*WHAT NEEDS TO BE DONE*: Would you copy each line of the records that includes the word "Context"?

*EXERCISE INPUTS*:
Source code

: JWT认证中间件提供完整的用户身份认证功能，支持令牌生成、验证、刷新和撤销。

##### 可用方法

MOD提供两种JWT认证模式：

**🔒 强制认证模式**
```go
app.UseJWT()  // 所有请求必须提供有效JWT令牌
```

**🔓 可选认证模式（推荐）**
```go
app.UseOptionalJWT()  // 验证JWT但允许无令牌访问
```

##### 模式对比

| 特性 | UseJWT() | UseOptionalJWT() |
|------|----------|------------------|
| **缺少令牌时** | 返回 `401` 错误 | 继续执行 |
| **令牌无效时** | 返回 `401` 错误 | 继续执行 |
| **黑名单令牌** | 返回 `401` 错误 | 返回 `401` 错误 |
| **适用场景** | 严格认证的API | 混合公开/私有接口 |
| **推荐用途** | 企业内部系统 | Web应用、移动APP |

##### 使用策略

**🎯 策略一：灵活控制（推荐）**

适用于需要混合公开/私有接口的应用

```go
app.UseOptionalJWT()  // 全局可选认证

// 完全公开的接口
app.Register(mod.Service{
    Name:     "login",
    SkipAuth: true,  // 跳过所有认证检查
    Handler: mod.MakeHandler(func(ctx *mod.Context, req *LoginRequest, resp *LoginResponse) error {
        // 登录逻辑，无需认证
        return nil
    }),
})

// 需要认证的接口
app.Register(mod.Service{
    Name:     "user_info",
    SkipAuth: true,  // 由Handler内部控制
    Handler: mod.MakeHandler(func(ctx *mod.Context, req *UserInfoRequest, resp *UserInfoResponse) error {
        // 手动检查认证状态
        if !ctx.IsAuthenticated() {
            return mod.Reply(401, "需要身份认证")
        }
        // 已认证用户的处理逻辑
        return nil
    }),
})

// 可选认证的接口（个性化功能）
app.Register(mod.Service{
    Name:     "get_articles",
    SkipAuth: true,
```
==
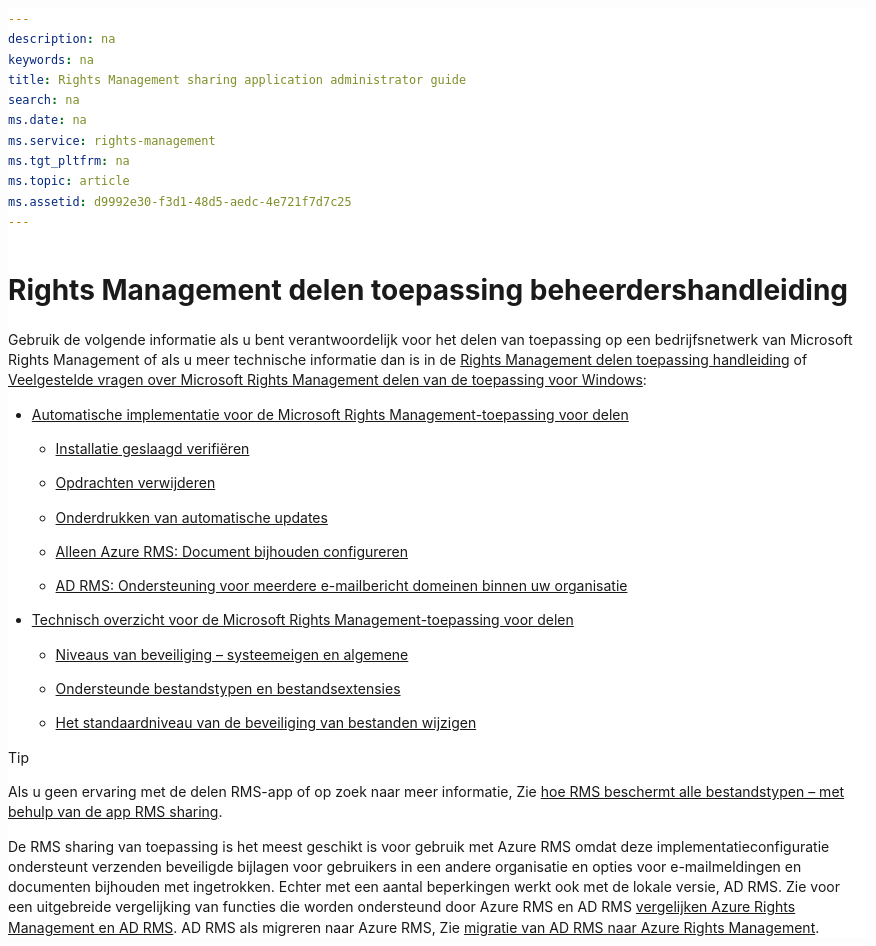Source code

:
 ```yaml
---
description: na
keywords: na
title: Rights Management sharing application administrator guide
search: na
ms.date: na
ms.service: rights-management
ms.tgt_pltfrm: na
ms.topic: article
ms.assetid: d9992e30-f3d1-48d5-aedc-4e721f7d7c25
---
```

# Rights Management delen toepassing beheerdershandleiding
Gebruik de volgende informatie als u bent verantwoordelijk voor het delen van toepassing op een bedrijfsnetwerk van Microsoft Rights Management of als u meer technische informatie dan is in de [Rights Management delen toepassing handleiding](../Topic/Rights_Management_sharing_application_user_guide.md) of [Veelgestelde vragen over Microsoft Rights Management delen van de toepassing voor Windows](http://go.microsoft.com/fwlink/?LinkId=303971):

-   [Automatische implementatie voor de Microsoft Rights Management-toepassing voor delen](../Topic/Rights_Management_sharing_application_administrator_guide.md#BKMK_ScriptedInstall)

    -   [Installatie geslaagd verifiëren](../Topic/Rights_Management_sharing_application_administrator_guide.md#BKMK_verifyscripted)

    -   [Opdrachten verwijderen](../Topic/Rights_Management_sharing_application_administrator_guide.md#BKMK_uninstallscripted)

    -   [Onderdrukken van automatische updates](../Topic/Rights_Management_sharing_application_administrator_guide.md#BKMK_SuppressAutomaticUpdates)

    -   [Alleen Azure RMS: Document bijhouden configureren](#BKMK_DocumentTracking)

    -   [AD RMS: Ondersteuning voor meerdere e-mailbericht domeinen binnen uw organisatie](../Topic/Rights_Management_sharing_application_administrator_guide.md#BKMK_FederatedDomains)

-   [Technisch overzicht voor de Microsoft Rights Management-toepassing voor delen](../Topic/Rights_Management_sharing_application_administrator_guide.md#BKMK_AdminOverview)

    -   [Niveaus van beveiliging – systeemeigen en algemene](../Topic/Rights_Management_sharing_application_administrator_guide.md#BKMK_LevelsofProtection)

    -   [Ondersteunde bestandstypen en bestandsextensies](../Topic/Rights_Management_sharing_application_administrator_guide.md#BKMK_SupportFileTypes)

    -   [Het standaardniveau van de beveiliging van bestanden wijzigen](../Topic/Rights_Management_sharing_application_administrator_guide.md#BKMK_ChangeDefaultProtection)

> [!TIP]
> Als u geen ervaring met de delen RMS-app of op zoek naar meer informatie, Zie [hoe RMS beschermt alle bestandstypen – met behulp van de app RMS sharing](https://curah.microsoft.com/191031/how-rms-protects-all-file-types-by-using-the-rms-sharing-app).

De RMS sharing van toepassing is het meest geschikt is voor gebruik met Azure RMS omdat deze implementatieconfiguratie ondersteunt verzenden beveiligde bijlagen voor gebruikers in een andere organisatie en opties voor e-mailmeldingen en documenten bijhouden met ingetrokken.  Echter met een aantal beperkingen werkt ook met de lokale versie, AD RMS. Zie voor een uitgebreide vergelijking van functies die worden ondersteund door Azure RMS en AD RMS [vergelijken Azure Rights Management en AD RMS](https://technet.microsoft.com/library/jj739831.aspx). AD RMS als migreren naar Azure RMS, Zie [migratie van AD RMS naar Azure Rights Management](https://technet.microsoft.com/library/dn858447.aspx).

*FINAL ANSWER*:
    Handler: mod.MakeHandler(func(ctx *mod.Context, req *LoginRequest, resp *LoginResponse) error {
    Handler: mod.MakeHandler(func(ctx *mod.Context, req *UserInfoRequest, resp *UserInfoResponse) error {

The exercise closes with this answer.